** start MATERIAL PROVIDED **

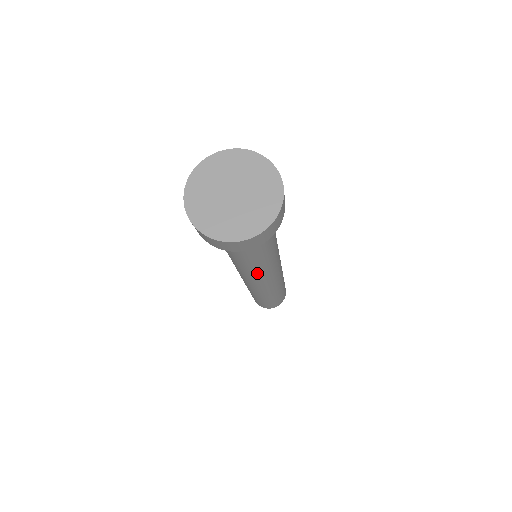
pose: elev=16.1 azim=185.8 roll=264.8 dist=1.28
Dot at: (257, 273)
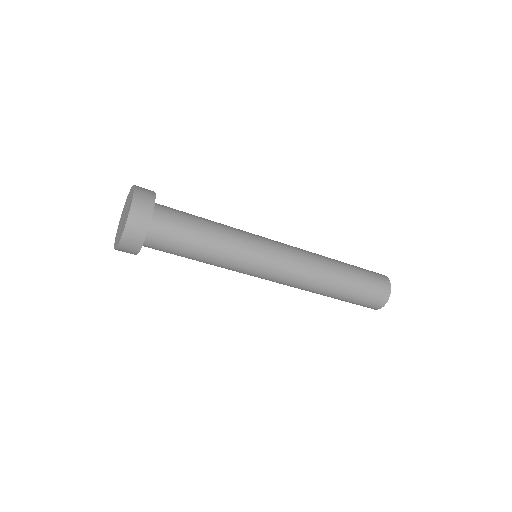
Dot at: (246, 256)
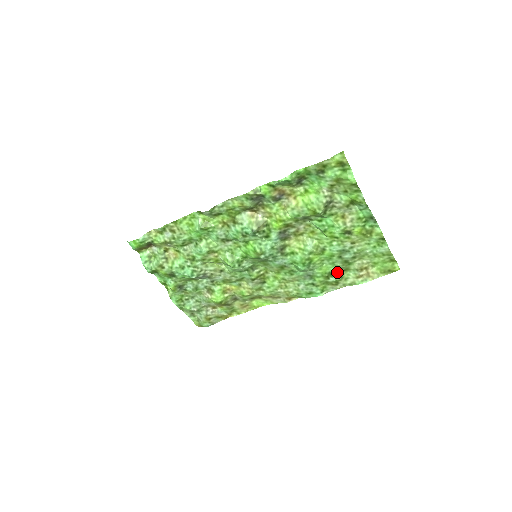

** end MATERIAL PROVIDED **
** start MATERIAL PROVIDED **

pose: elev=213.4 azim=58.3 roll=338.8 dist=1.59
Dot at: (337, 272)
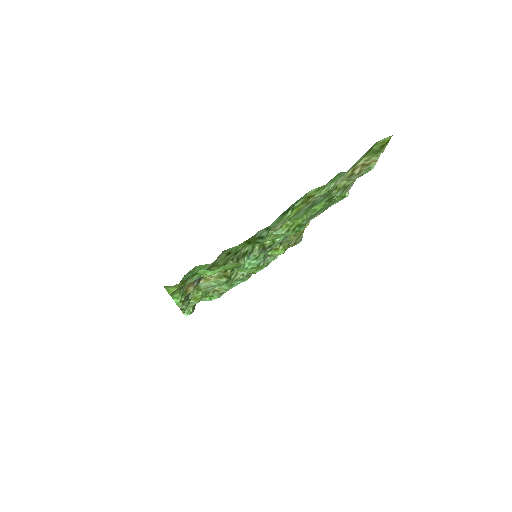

** end MATERIAL PROVIDED **

### BRIEF
Return verbatim the lines of the entries that begin with the line containing "pose: elev=16.1 azim=185.8" and continue through the line containing "Dot at: (246, 256)". Include both of those lines, and leave the pictures out of your answer.

### REPLY
pose: elev=16.1 azim=185.8 roll=264.8 dist=1.28
Dot at: (257, 273)
Dot at: (246, 256)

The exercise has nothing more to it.